Work required: Within the records below, filter for lines carrying the word "achter" and copy them.

(Stored data entries)
┄┄┄┄┄┄┄┄┄┄

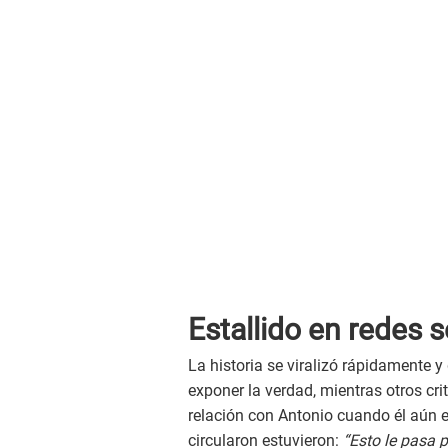
Estallido en redes s
La historia se viralizó rápidamente 
exponer la verdad, mientras otros cr
relación con Antonio cuando él aún e
circularon estuvieron:
“Esto le pasa p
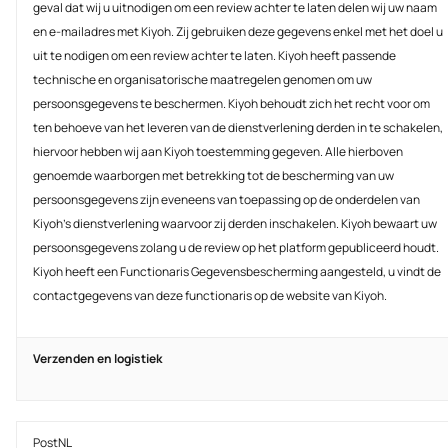
geval dat wij u uitnodigen om een review achter te laten delen wij uw naam
en e-mailadres met Kiyoh. Zij gebruiken deze gegevens enkel met het doel u
uit te nodigen om een review achter te laten. Kiyoh heeft passende
technische en organisatorische maatregelen genomen om uw
persoonsgegevens te beschermen. Kiyoh behoudt zich het recht voor om
ten behoeve van het leveren van de dienstverlening derden in te schakelen,
hiervoor hebben wij aan Kiyoh toestemming gegeven. Alle hierboven
genoemde waarborgen met betrekking tot de bescherming van uw
persoonsgegevens zijn eveneens van toepassing op de onderdelen van
Kiyoh’s dienstverlening waarvoor zij derden inschakelen. Kiyoh bewaart uw
persoonsgegevens zolang u de review op het platform gepubliceerd houdt.
Kiyoh heeft een Functionaris Gegevensbescherming aangesteld, u vindt de
contactgegevens van deze functionaris op de website van Kiyoh.
Verzenden en logistiek
PostNL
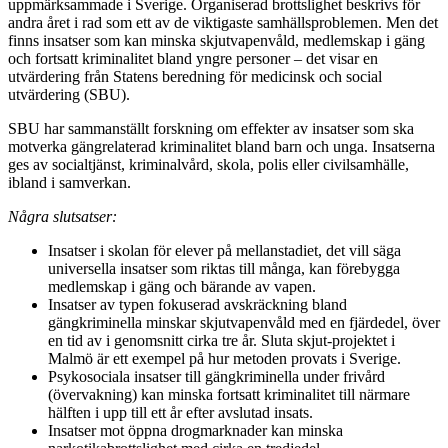
uppmärksammade i Sverige. Organiserad brottslighet beskrivs för
andra året i rad som ett av de viktigaste samhällsproblemen. Men det
finns insatser som kan minska skjutvapenvåld, medlemskap i gäng
och fortsatt kriminalitet bland yngre personer – det visar en
utvärdering från Statens beredning för medicinsk och social
utvärdering (SBU).
SBU har sammanställt forskning om effekter av insatser som ska
motverka gängrelaterad kriminalitet bland barn och unga. Insatserna
ges av socialtjänst, kriminalvård, skola, polis eller civilsamhälle,
ibland i samverkan.
Några slutsatser:
Insatser i skolan för elever på mellanstadiet, det vill säga
universella insatser som riktas till många, kan förebygga
medlemskap i gäng och bärande av vapen.
Insatser av typen fokuserad avskräckning bland
gängkriminella minskar skjutvapenvåld med en fjärdedel, över
en tid av i genomsnitt cirka tre år. Sluta skjut-projektet i
Malmö är ett exempel på hur metoden provats i Sverige.
Psykosociala insatser till gängkriminella under frivård
(övervakning) kan minska fortsatt kriminalitet till närmare
hälften i upp till ett år efter avslutad insats.
Insatser mot öppna drogmarknader kan minska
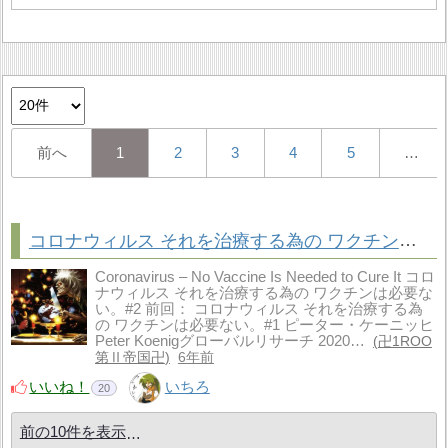
前へ
1
2
3
4
5
…
コロナウィルス それを治療する為の ワクチンは必要ない。#2 Peter Koenig
Coronavirus – No Vaccine Is Needed to Cure It コロ
ナウィルス それを治療する為の ワクチンは必要な
い。#2 前回： コロナウィルス それを治療する為
の ワクチンは必要ない。#1 ピーター・ケーニッヒ
Peter Koenigグローバルリサーチ 2020…
卍1ROO
第Ⅱ帝国卍
6年前
いいね！
いちろ
20
前の10件を表示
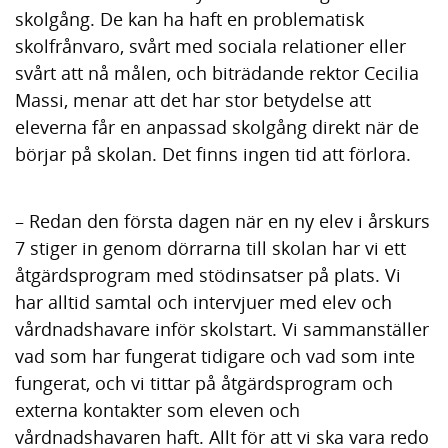
skolgång. De kan ha haft en problematisk
skolfrånvaro, svårt med sociala relationer eller
svårt att nå målen, och biträdande rektor Cecilia
Massi, menar att det har stor betydelse att
eleverna får en anpassad skolgång direkt när de
börjar på skolan. Det finns ingen tid att förlora.
– Redan den första dagen när en ny elev i årskurs
7 stiger in genom dörrarna till skolan har vi ett
åtgärdsprogram med stödinsatser på plats. Vi
har alltid samtal och intervjuer med elev och
vårdnadshavare inför skolstart. Vi sammanställer
vad som har fungerat tidigare och vad som inte
fungerat, och vi tittar på åtgärdsprogram och
externa kontakter som eleven och
vårdnadshavaren haft. Allt för att vi ska vara redo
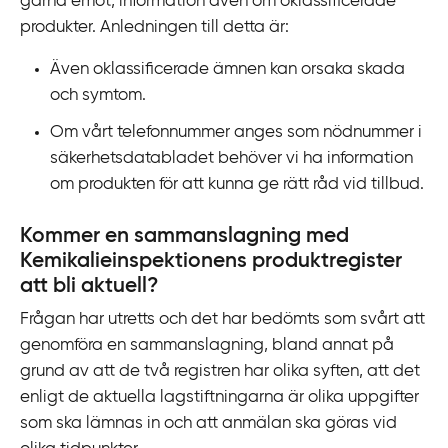
gärna emot, information även om oklassificerade
k
produkter. Anledningen till detta är:
t
i
Även oklassificerade ämnen kan orsaka skada
l
och symtom.
l
Om vårt telefonnummer anges som nödnummer i
i
säkerhetsdatabladet behöver vi ha information
n
om produkten för att kunna ge rätt råd vid tillbud.
n
e
Kommer en sammanslagning med
h
Kemikalieinspektionens produktregister
å
att bli aktuell?
l
l
Frågan har utretts och det har bedömts som svårt att
genomföra en sammanslagning, bland annat på
grund av att de två registren har olika syften, att det
enligt de aktuella lagstiftningarna är olika uppgifter
som ska lämnas in och att anmälan ska göras vid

┄┄┄┄┄┄┄┄┄┄

Answer section:
geval dat wij u uitnodigen om een review achter te laten delen wij uw naam
uit te nodigen om een review achter te laten. Kiyoh heeft passende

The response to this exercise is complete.